RIP: Jacques Hamel (French Priest), Gary Marshall (Producer)
- American swimmer Ryan Lochte branded asshole–rightly so. He should perhaps consider a life in politics.
- Épi-pen prices increase 500% as Heather Bresch, Pharma CEO increases her own salary 670%
- Me-I quit internet service with AT&T after they double my monthly charge, and attempt to acquire service from the evil empire- Comcast
- My girls are settled in their respective colleges.
- My skin condition disappears as abruptly as it appeared in January…around the time college planning started— I am no longer the elephant man.
- Second attempt at ceasefire in Syria lasts 7 days.
- Hurricane season- 15 storms are named, 7 upgraded to hurricane status.
- Me- Comcast finally hooks up my new internet service which turns out to be almost as bad as not having internet service.
RIP: Edward Albee- (Playwright), and Arnold Palmer- (The golfer who annoyed every waitress who ever asked “What would you like to drink?” when he answered: “Would you mind mixing half a glass of ice tea with half lemonade.”)
- Presidential Debates prove entertaining.
- Pussygate- game changer?
- Clowning as a career option is no longer considered practical, as clownophobes are terrorized by the mere existence of clowns.
- Cubs win! (win what?)
- Me-I learn first hand how much easier life is for the mother of boys when preparing for a highschool dance than it is for the mother of girls.
- A health crisis nightmare begins for a family member-
- I age 10 years and my skin condition makes a reappearance.
RIP: Cub’s curse
- Hell freezes over as Donald Trump, (with the help of the Kremlin, and FBI’s James Comey), loses popular vote by just under 3 million votes, but will regardless be the First Dictator of the United States.
- The Dakota pipeline sheds light on the oil industry’s despicable practices, corporate greed, and the continued injustices inflicted on American Indians.

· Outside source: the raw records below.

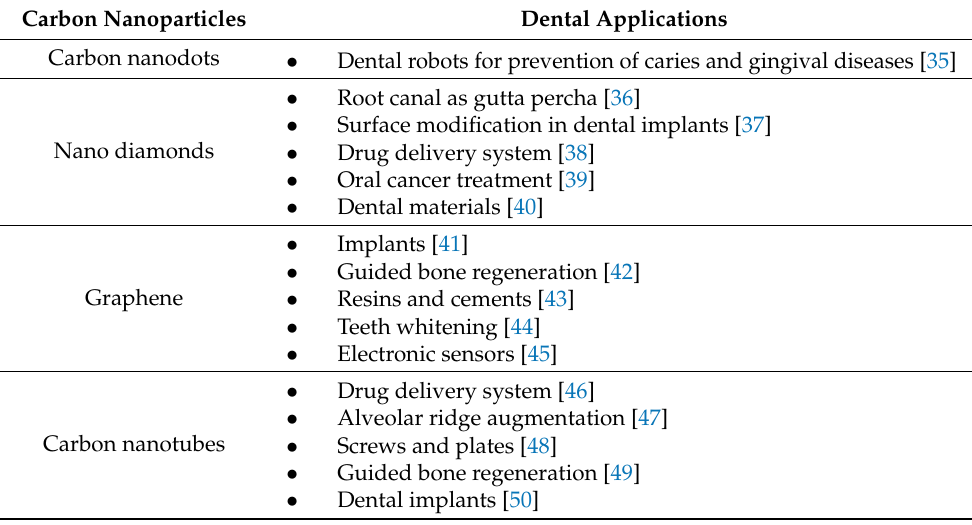
Table 1. Application of carbon nanoparticles in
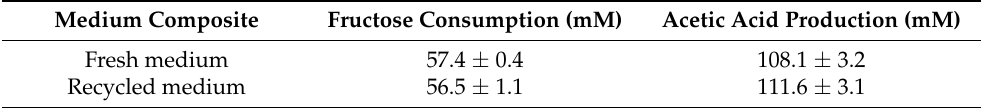
Table 1. Comparison of the fermentation profile of A. woodii using a fresh medium and a reused medium after treatment with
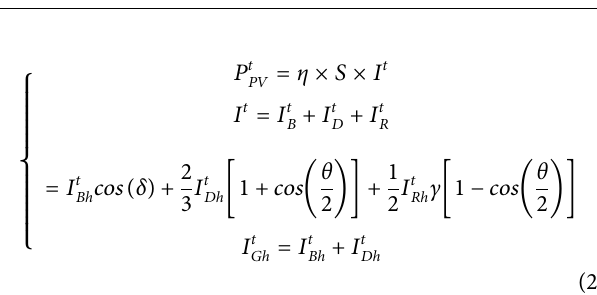
FIGURE 2 | Optimal power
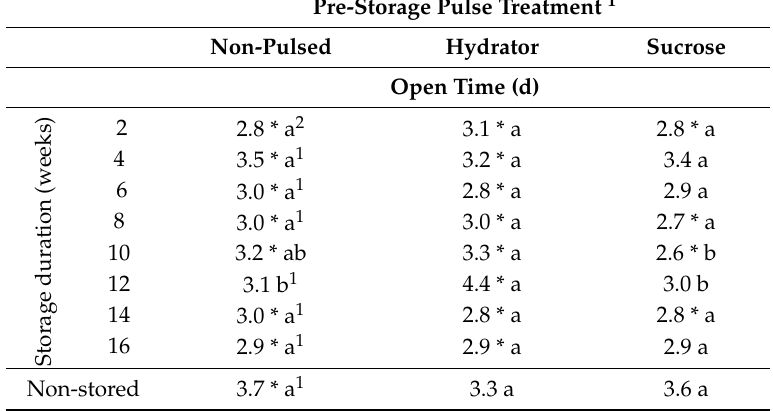
Table 3. Mean flower open time (d) for Paeonia lactiflora cultivar Festiva Maxima (FM) in response to pre-storage pulse treatments and storage duration in Exp2 independent of storage temperature (0.7, − 0.6 ◦ C). Grand mean bud time was 1.4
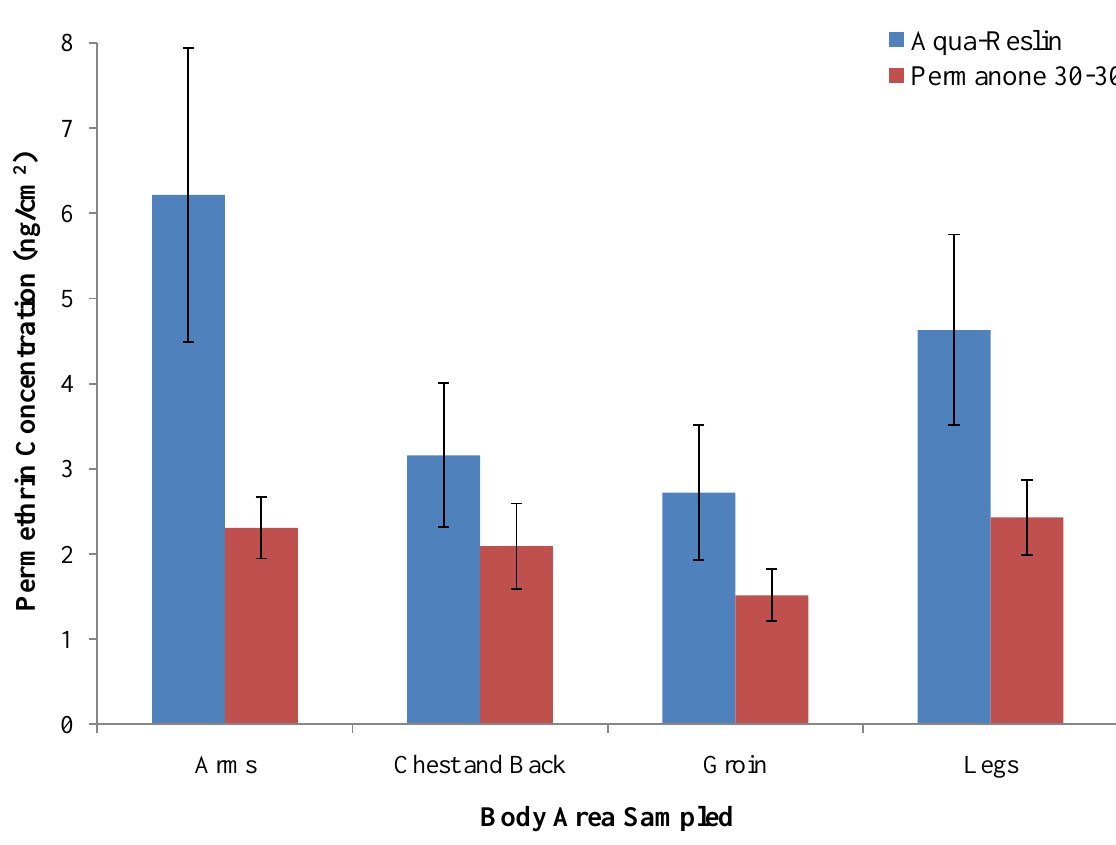
Figure 2. Combined average deposition (±SE) of permethrin for Aqua-Reslin ® and Permanone ® 30-30 on the arms, chest and back, groin, and legs of bystander mannequins 25 and 50 m from the spray source. No significant differences in dermal deposition of permethrin between the front or back of the mannequins or the placement of the patches on the body. Dermal deposition of permethrin from Permanone 30-30 was significantly less than Aqua-Reslin ( p = 0.013).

- Me- I can actually feel my hair turning gray as the health crisis in my family continues.
- Hating Trump is a welcome distraction, and has become my hobby.
RIP- Florence Henderson (Mrs. Brady), Leonard Cohen (songwriter), Fidel Castro (dictator), American Democracy (and ethics)
- 12 people are killed when a lorry ploughs into a Christmas market in Berlin.
- Third attempt at Syrian ceasefire begins.
- Andrei Karlov, Russian ambassador to Turkey, gunned down by riot police officer, who screams “Allahu Akbar” and “Don’t forget Aleppo, don’t forget Syria.”
- In response to every U.S. intelligence agency known to man confirming Russian interference in the 2016 presidential election, Donald Trump says we are all sore losers, then rolls over to give Vladimir Putin an open mouth kiss. (Part of that is fake news.)
- Obama issues new sanctions against Russia, to which Trump responds: “I think we ought to get on with our lives. I think that computers have complicated lives very greatly. The whole age of computer has made it where nobody knows exactly what is going on. We have speed, we have a lot of other things, but I’m not sure we have the kind, the security we need.” – This quote has not been embellished; he really is that stupid.
- Donald Trump takes credit for every job ever created in US.
- New Years Eve nightclub shooting in Istanbul leaves at least 40 dead.
- Me-My family health crisis on hold- whether it is over remains to be seen.
Coming next year: Brexit Begins, Trump Inauguration, Trump Impeachment…
I should mention that the only item on my to-do list for 2016, (my novel), will roll over to 2017.